▶ **DATA FOR THIS TASK**:
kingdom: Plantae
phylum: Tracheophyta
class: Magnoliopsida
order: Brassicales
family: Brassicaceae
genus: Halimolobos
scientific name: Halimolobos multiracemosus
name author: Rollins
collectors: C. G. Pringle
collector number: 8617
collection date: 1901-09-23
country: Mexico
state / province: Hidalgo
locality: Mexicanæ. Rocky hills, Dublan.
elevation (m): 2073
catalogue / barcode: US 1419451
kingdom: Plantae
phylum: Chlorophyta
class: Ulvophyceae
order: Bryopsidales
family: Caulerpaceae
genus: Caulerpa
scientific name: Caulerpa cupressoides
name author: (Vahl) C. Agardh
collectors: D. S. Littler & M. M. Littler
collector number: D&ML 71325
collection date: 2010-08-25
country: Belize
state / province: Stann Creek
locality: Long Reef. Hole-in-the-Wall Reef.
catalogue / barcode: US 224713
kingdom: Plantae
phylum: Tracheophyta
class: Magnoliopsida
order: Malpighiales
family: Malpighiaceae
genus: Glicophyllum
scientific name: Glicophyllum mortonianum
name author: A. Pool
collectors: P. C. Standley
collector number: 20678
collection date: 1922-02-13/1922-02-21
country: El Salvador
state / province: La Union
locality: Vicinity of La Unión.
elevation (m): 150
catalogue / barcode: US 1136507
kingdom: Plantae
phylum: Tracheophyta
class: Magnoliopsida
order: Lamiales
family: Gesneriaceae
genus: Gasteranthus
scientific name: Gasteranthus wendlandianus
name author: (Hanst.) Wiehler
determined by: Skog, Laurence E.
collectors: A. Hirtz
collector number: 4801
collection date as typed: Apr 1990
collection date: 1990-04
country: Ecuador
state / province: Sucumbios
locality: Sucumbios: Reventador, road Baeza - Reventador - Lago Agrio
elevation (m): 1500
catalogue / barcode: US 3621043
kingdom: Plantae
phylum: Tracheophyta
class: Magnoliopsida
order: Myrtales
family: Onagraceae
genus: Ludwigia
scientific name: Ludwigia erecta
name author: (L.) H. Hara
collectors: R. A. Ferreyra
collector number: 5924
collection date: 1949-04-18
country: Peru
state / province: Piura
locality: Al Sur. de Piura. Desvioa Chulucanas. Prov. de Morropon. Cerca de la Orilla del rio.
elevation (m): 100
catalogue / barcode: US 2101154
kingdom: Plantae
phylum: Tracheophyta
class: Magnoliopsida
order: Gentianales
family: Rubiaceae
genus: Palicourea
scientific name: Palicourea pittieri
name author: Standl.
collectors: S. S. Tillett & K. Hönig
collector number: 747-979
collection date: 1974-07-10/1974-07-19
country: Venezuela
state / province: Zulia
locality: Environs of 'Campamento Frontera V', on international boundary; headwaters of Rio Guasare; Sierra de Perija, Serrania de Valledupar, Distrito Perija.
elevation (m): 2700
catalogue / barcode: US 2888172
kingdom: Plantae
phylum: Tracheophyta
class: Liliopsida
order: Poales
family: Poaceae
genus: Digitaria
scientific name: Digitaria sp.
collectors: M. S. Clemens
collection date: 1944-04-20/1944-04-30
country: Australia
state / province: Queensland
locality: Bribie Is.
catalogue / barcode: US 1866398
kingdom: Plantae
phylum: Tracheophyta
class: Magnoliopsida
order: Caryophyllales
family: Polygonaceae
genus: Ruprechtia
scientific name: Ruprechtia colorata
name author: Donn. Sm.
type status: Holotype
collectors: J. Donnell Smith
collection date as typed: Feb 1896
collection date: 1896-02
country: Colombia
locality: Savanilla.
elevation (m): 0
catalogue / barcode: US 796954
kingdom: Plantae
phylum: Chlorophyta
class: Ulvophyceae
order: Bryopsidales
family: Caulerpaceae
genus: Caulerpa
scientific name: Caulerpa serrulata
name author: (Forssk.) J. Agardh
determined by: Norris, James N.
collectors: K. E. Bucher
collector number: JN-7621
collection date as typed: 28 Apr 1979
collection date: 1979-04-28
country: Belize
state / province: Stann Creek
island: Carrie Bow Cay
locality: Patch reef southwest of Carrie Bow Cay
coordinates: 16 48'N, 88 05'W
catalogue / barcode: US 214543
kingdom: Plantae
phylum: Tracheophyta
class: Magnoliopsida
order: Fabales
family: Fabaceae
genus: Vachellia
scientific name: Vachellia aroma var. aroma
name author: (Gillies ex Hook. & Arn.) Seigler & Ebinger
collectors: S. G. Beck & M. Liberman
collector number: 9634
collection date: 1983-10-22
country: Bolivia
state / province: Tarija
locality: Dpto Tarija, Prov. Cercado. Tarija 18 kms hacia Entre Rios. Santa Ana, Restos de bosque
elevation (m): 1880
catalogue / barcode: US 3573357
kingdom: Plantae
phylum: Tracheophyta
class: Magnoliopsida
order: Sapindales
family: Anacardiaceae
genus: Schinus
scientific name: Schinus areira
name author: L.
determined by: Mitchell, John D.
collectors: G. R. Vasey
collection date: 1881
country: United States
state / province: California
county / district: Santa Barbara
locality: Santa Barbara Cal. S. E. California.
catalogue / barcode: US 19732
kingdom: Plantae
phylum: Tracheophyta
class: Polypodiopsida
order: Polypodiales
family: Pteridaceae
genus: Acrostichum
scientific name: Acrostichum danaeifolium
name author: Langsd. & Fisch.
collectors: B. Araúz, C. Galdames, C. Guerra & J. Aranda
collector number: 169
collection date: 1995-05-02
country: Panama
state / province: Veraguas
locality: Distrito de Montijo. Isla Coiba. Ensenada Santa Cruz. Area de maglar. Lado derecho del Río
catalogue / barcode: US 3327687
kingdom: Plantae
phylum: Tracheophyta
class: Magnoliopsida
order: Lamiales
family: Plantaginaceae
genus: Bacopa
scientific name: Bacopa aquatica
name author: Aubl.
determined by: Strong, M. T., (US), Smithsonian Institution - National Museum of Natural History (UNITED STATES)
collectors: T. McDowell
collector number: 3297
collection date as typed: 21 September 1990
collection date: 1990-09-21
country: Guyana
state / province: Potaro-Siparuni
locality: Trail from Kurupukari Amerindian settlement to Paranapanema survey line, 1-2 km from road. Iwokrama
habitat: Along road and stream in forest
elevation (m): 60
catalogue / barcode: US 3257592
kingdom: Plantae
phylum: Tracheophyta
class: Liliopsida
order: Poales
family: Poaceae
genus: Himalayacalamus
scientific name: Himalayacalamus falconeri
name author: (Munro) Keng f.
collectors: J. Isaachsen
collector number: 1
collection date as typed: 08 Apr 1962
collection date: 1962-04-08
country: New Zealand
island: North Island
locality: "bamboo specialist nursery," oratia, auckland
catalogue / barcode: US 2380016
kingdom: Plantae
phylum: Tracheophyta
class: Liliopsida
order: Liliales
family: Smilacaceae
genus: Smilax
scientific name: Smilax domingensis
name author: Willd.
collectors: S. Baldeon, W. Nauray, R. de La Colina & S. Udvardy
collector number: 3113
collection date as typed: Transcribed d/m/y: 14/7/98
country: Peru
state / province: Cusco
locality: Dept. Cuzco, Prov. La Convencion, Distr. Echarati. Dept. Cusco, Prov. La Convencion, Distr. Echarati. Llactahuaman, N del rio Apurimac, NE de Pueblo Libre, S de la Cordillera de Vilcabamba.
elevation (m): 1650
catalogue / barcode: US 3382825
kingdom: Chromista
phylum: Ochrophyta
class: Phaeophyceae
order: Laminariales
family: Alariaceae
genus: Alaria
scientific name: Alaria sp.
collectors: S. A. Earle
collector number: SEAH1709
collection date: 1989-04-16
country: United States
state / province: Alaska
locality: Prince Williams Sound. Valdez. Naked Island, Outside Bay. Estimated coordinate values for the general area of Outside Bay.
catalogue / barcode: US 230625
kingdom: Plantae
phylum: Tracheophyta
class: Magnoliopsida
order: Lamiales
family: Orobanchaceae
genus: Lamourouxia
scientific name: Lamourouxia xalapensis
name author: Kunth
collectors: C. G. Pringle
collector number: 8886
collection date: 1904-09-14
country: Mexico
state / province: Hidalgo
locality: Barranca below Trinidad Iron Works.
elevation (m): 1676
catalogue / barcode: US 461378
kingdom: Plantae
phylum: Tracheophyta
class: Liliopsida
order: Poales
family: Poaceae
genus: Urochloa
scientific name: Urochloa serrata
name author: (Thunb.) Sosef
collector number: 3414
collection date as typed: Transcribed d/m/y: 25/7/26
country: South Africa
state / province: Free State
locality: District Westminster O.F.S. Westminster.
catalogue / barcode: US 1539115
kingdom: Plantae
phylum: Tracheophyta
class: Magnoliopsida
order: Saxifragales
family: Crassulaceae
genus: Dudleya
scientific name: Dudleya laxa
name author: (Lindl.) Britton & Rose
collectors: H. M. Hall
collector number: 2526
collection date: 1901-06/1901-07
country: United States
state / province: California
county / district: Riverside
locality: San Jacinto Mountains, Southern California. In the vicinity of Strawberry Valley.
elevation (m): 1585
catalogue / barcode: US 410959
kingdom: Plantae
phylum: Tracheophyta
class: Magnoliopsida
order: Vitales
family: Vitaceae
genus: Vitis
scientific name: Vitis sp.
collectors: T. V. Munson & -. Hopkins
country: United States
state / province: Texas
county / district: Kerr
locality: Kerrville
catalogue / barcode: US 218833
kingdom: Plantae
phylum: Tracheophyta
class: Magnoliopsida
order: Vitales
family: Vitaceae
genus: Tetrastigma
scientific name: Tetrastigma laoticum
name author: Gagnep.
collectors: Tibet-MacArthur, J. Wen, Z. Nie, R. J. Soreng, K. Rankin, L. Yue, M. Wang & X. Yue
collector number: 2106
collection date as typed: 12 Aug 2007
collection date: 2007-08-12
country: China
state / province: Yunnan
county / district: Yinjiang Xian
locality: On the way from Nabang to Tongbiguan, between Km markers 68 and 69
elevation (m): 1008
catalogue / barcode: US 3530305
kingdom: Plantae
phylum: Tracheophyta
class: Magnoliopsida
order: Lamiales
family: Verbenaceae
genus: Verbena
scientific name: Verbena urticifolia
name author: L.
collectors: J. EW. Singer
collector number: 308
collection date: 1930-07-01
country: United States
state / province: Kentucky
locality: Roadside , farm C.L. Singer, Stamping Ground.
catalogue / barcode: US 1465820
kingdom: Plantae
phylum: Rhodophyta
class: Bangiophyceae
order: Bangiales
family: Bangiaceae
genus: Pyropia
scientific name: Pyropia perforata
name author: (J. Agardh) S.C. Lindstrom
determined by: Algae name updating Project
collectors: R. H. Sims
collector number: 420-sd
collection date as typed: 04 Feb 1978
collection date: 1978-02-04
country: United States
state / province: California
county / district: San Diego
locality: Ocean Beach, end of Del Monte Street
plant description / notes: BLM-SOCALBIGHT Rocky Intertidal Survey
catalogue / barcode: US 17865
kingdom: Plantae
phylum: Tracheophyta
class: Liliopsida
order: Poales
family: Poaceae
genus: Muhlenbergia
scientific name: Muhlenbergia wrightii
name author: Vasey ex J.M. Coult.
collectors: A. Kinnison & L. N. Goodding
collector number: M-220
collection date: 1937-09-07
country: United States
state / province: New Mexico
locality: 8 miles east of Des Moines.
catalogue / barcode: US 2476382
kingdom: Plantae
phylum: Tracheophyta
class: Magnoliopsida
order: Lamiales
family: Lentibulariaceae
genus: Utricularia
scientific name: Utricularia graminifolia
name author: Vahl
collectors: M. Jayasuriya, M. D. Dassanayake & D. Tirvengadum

▶ **GIVEN INSTRUCTION**: Reproduce verbatim the lines of the records above, starting at the line containing "state / province: Tarija" and ending at the line containing "genus: Schinus", with both of those lines included.

▶ **EXERCISE ANSWER**:
state / province: Tarija
locality: Dpto Tarija, Prov. Cercado. Tarija 18 kms hacia Entre Rios. Santa Ana, Restos de bosque
elevation (m): 1880
catalogue / barcode: US 3573357
kingdom: Plantae
phylum: Tracheophyta
class: Magnoliopsida
order: Sapindales
family: Anacardiaceae
genus: Schinus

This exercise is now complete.